(Collected data)
——

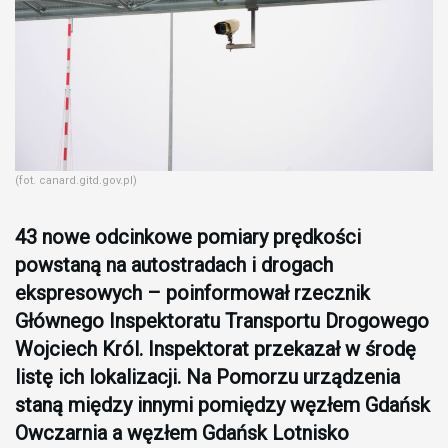
(fot. canard.gitd.gov.pl)
43 nowe odcinkowe pomiary prędkości
powstaną na autostradach i drogach
ekspresowych – poinformował rzecznik
Głównego Inspektoratu Transportu Drogowego
Wojciech Król. Inspektorat przekazał w środę
listę ich lokalizacji. Na Pomorzu urządzenia
staną między innymi pomiędzy węzłem Gdańsk
Owczarnia a węzłem Gdańsk Lotnisko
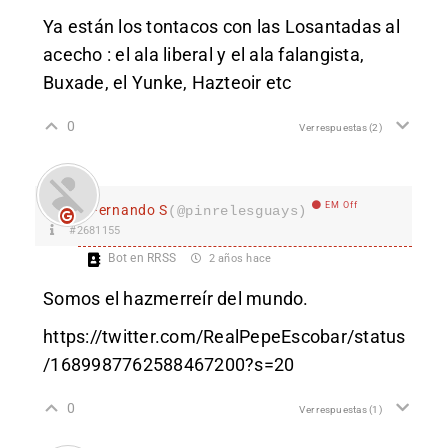
Ya están los tontacos con las Losantadas al
acecho : el ala liberal y el ala falangista,
Buxade, el Yunke, Hazteoir etc
0
Ver respuestas
(2)
EM Off
Fernando S
(@pinrelesguays)
#2681155
Bot en RRSS
2 años hace
Somos el hazmerreír del mundo.
https://twitter.com/RealPepeEscobar/status
/1689987762588467200?s=20
0
Ver respuestas
(1)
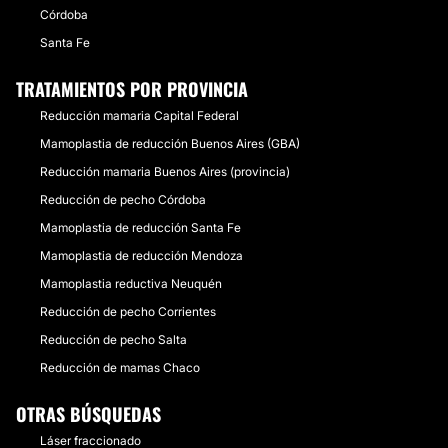
Córdoba
Santa Fe
TRATAMIENTOS POR PROVINCIA
Reducción mamaria Capital Federal
Mamoplastia de reducción Buenos Aires (GBA)
Reducción mamaria Buenos Aires (provincia)
Reducción de pecho Córdoba
Mamoplastia de reducción Santa Fe
Mamoplastia de reducción Mendoza
Mamoplastia reductiva Neuquén
Reducción de pecho Corrientes
Reducción de pecho Salta
Reducción de mamas Chaco
OTRAS BÚSQUEDAS
Láser fraccionado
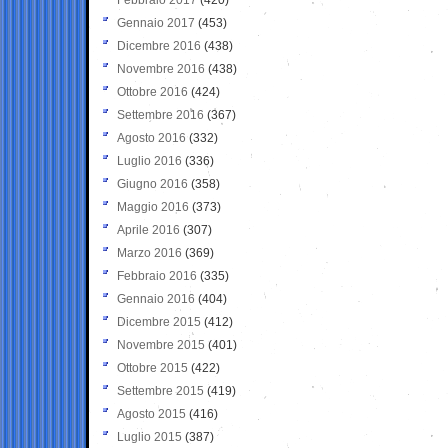
Gennaio 2017
(453)
Dicembre 2016
(438)
Novembre 2016
(438)
Ottobre 2016
(424)
Settembre 2016
(367)
Agosto 2016
(332)
Luglio 2016
(336)
Giugno 2016
(358)
Maggio 2016
(373)
Aprile 2016
(307)
Marzo 2016
(369)
Febbraio 2016
(335)
Gennaio 2016
(404)
Dicembre 2015
(412)
Novembre 2015
(401)
Ottobre 2015
(422)
Settembre 2015
(419)
Agosto 2015
(416)
Luglio 2015
(387)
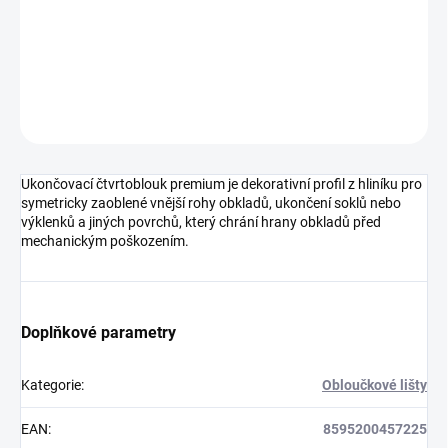
−
+
Přidat do košíku
DETAILNÍ INFORMACE
ZEPTAT SE
HLÍDAT
Ukončovací čtvrtoblouk premium je dekorativní profil z hliníku pro
symetricky zaoblené vnější rohy obkladů, ukončení soklů nebo
výklenků a jiných povrchů, který chrání hrany obkladů před
mechanickým poškozením.
Doplňkové parametry
Kategorie
:
Obloučkové lišty
EAN
:
8595200457225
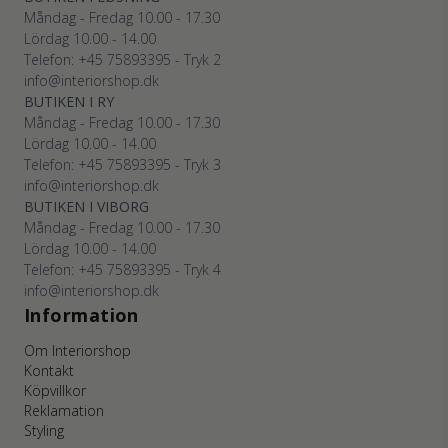
Måndag - Fredag 10.00 - 17.30
Lördag 10.00 - 14.00
Telefon: +45
75893395
- Tryk 2
info@interiorshop.dk
BUTIKEN I RY
Måndag - Fredag 10.00 - 17.30
Lördag 10.00 - 14.00
Telefon: +45
75893395
- Tryk 3
info@interiorshop.dk
BUTIKEN I VIBORG
Måndag - Fredag 10.00 - 17.30
Lördag 10.00 - 14.00
Telefon: +45
75893395
- Tryk 4
info@interiorshop.dk
Information
Om Interiorshop
Kontakt
Köpvillkor
Reklamation
Styling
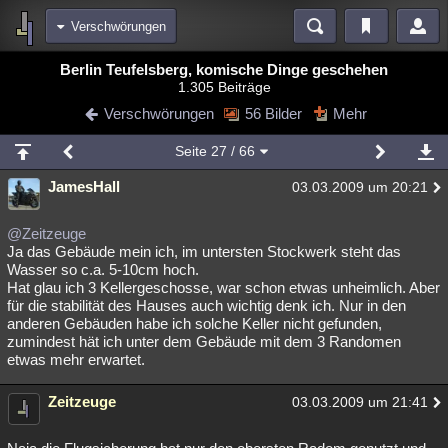
Verschwörungen
Bereiche
Berlin Teufelsberg, komische Dinge geschehen
1.305 Beiträge
Echtzeit
Diskussionen
Blogs
Videos
Statistiken
Verschwörungen
56 Bilder
Mehr
Chat
Wiki
Neuigkeiten
2
Seite
27
/ 66
meine Rubriken
JamesHall
03.03.2009 um 20:21
Menschen
Wissenschaft
Politik
Mystery
Kriminalfälle
Spiritualität
Verschwörungen
Technologie
Ufologie
@Zeitzeuge
Ja das Gebäude mein ich, im untersten Stockwerk steht das
Wasser so c.a. 5-10cm hoch.
Natur
Umfragen
Unterhaltung
Hat glau ich 3 Kellergeschosse, war schon etwas unheimlich. Aber
weitere Rubriken
für die stabilität des Hauses auch wichtig denk ich. Nur in den
anderen Gebäuden habe ich solche Keller nicht gefunden,
Philosophie
Träume
Orte
Esoterik
Literatur
zumindest hät ich unter dem Gebäude mit dem 3 Randomen
etwas mehr erwartet.
Astronomie
Helpdesk
Gruppen
Gaming
Filme
Zeitzeuge
03.03.2009 um 21:41
Musik
Clash
Verbesserungen
Allmystery
English
Übersichten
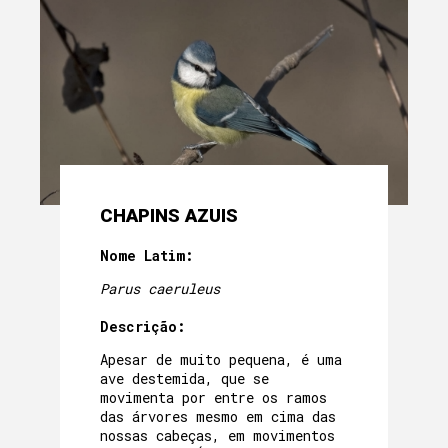
CHAPINS AZUIS
Nome Latim:
Parus caeruleus
Descrição:
Apesar de muito pequena, é uma
ave destemida, que se
movimenta por entre os ramos
das árvores mesmo em cima das
nossas cabeças, em movimentos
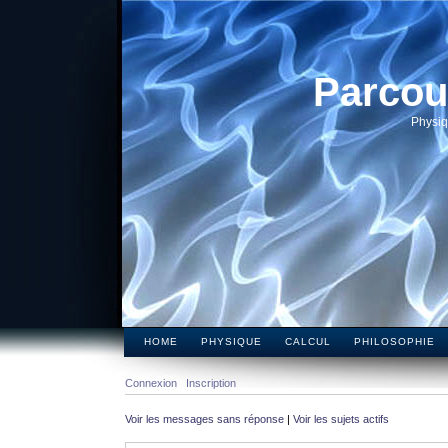
Parcou
Physiq
HOME
PHYSIQUE
CALCUL
PHILOSOPHIE
Connexion
Inscription
Voir les messages sans réponse
|
Voir les sujets actifs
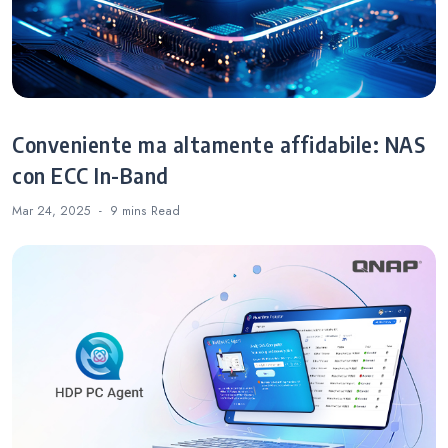
Conveniente ma altamente affidabile: NAS
con ECC In-Band
Mar 24, 2025
9 mins
Read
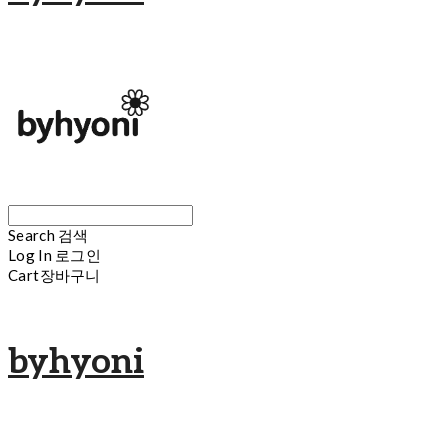
Search
검색
Log In
로그인
Cart
장바구니
byhyoni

——

An exact copy is needed of the stretch above that opens with the line containing "03.03.2009 um 21:41" and closes with the line containing "das árvores mesmo em cima das"; the pictures are not part of it.

Task output =
03.03.2009 um 21:41
Musik
Clash
Verbesserungen
Allmystery
English
Übersichten
CHAPINS AZUIS
Nome Latim:
Parus caeruleus
Descrição:
Apesar de muito pequena, é uma
ave destemida, que se
movimenta por entre os ramos
das árvores mesmo em cima das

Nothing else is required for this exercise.